**Problem to work on:**
Without including any pictures, write out the listing below exactly.

**Source material:**

────────────────

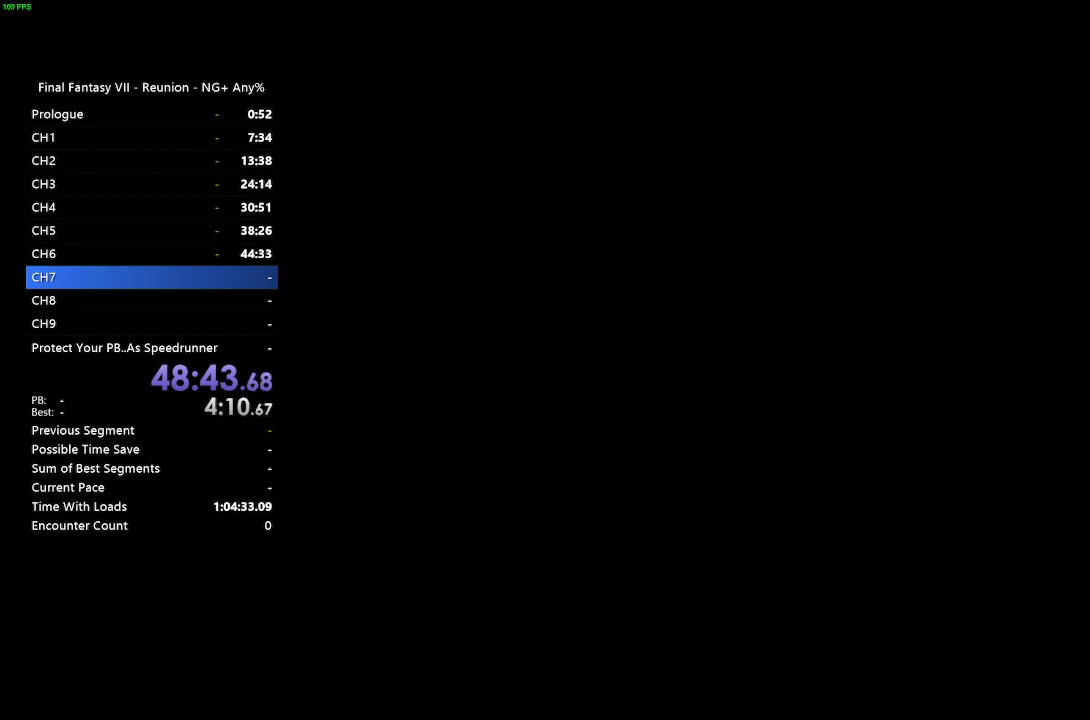
{"buttons": ["CROSS"], "left_stick": "center", "right_stick": "center", "events": [[67, "CROSS", "up"], [183, "CROSS", "down"], [350, "CROSS", "up"], [450, "CROSS", "down"]]}
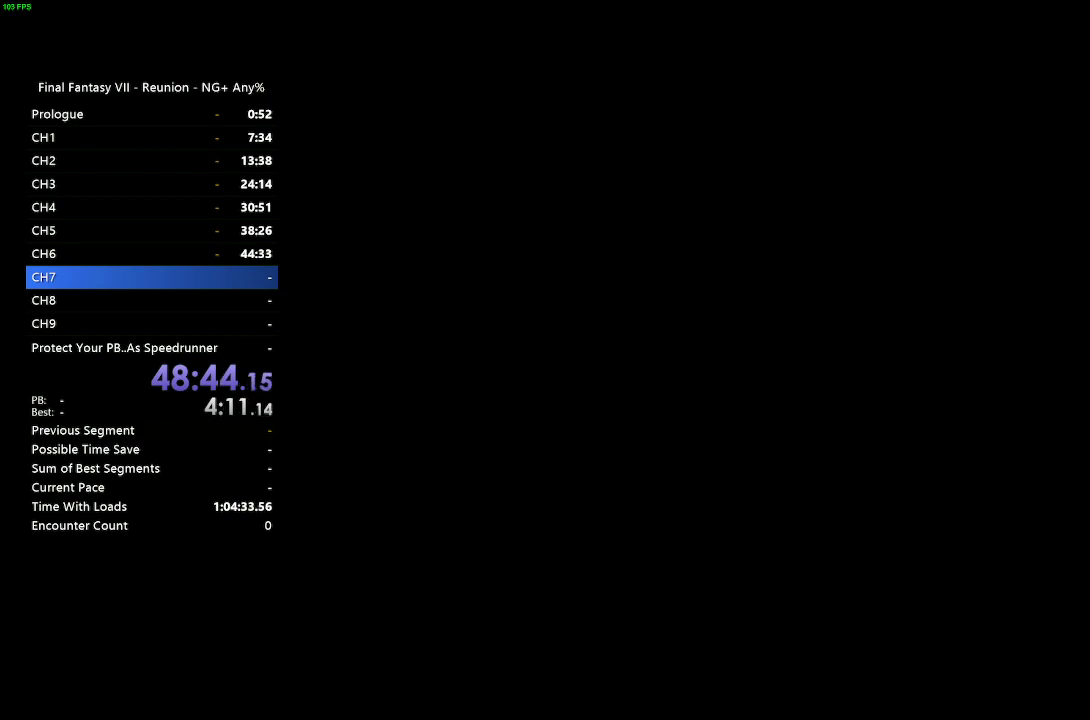
{"buttons": ["CROSS"], "left_stick": "center", "right_stick": "center", "events": [[100, "CROSS", "up"], [217, "CROSS", "down"], [350, "CROSS", "up"], [500, "CROSS", "down"]]}
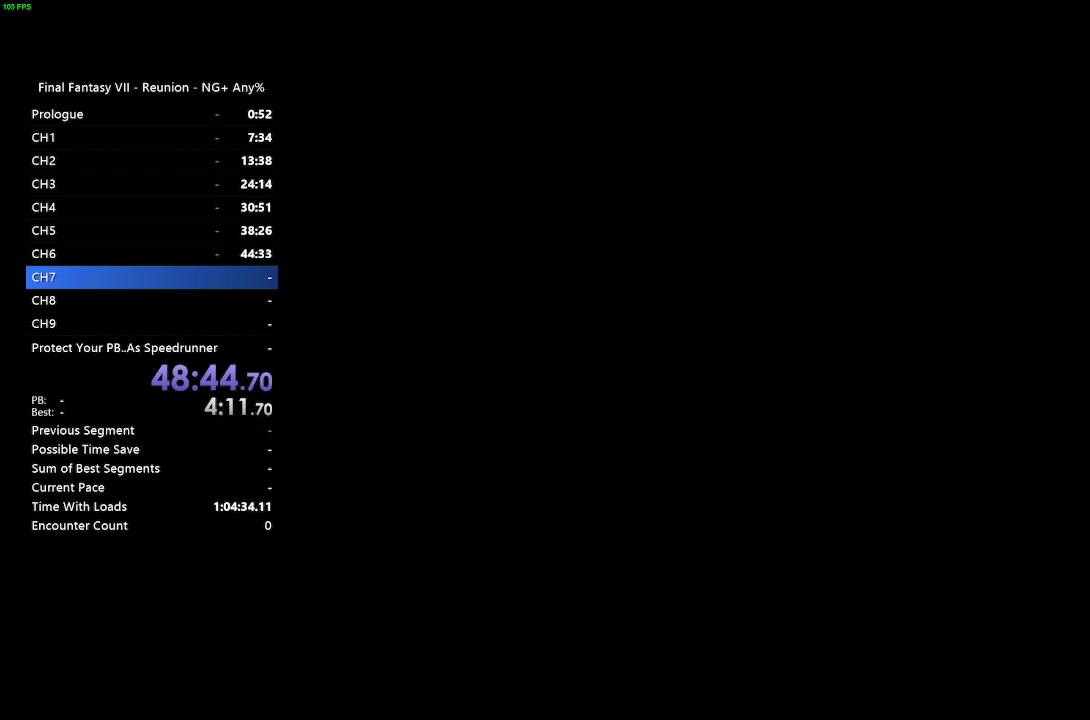
{"buttons": [], "left_stick": "center", "right_stick": "center", "events": [[100, "CROSS", "up"], [317, "CROSS", "down"], [433, "CROSS", "up"]]}
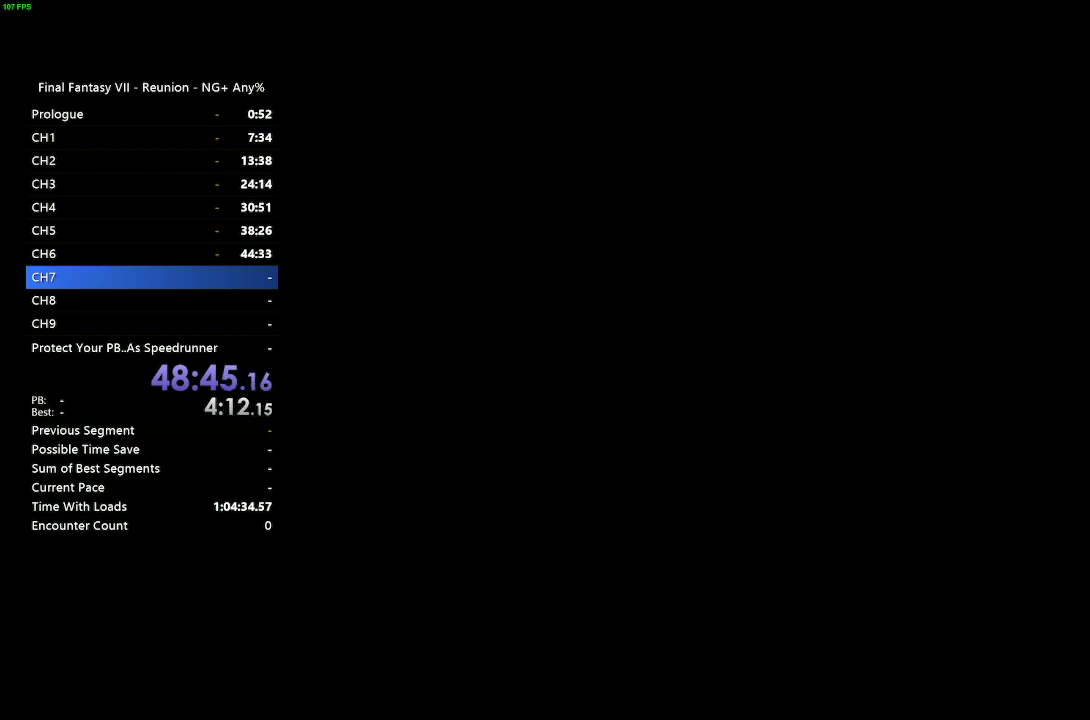
{"buttons": [], "left_stick": "center", "right_stick": "center", "events": []}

────────────────

**Exercise solution:**
{"buttons": ["CROSS"], "left_stick": "center", "right_stick": "center", "events": [[67, "CROSS", "up"], [183, "CROSS", "down"], [350, "CROSS", "up"], [450, "CROSS", "down"]]}
{"buttons": ["CROSS"], "left_stick": "center", "right_stick": "center", "events": [[100, "CROSS", "up"], [217, "CROSS", "down"], [350, "CROSS", "up"], [500, "CROSS", "down"]]}
{"buttons": [], "left_stick": "center", "right_stick": "center", "events": [[100, "CROSS", "up"], [317, "CROSS", "down"], [433, "CROSS", "up"]]}
{"buttons": [], "left_stick": "center", "right_stick": "center", "events": []}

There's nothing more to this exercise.